Inverting all bits in the string can be done like this:

0: ()
1: ()
Bit: {0, 1}
EmptyString: ()
NonEmptyString: (Bit, String)
String: {EmptyString, NonEmptyString}

main(String str):
  invert(str)

invert(EmptyString):
  EmptyString

invert(NonEmptyString(Bit bit, String str)):
  NonEmptyString(invert(bit), invert(str))

invert(0): 1
invert(1): 0

Here is how the computation goes. We start from the input string. Let the input string be 01, then the interpreter constructs the following type:

NonEmptyString(0, NonEmptyString(1, EmptyString))

and invoke our main function. Here is the computation step-by-step:

1. main(NonEmptyString(0, NonEmptyString(1, EmptyString)))
2. invert(NonEmptyString(0, NonEmptyString(1, EmptyString)))
3. NonEmptyString(invert(0), invert(NonEmptyString(1, EmptyString)))
4. NonEmptyString(1, invert(NonEmptyString(1, EmptyString)))
5. NonEmptyString(1, NonEmptyString(invert(1), invert(EmptyString)))
6. NonEmptyString(1, NonEmptyString(0, invert(EmptyString)))
7. NonEmptyString(1, NonEmptyString(0, EmptyString))

The final output is NonEmptyString(1, NonEmptyString(0, EmptyString)), which is binary string 10.
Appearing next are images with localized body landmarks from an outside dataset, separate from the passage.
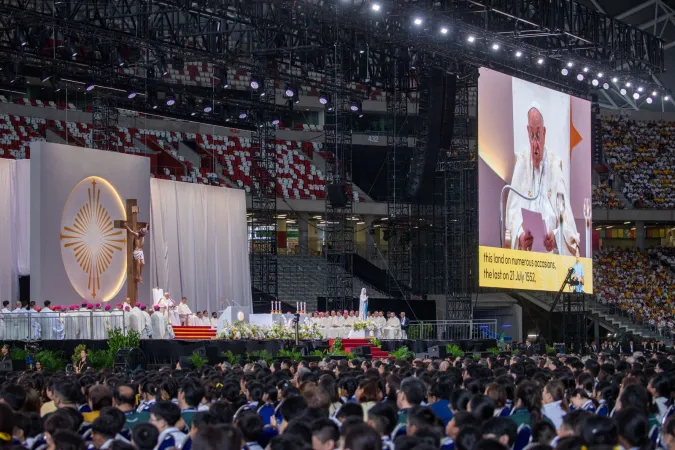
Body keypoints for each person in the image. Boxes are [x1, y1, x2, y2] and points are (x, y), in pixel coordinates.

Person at [504, 103, 580, 255]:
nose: (535, 142)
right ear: (527, 131)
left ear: (544, 132)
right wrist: (520, 235)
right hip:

Interpreter can define any other I/O format (but the implementation should be upfront about it). It is also allowed to have infinite recursion. For example, interpreter may pass an infinite string of bits (no EmptyString is present in there), the recursion will never stop, but interpreter may be interested only in the first n bits, and can terminate the program after that (for example, interpreter can read pairs of bits, if the first bit of the pair is 1, output the next bit and keep expanding the recursion; if the first bit of the pair is 0, terminate the program).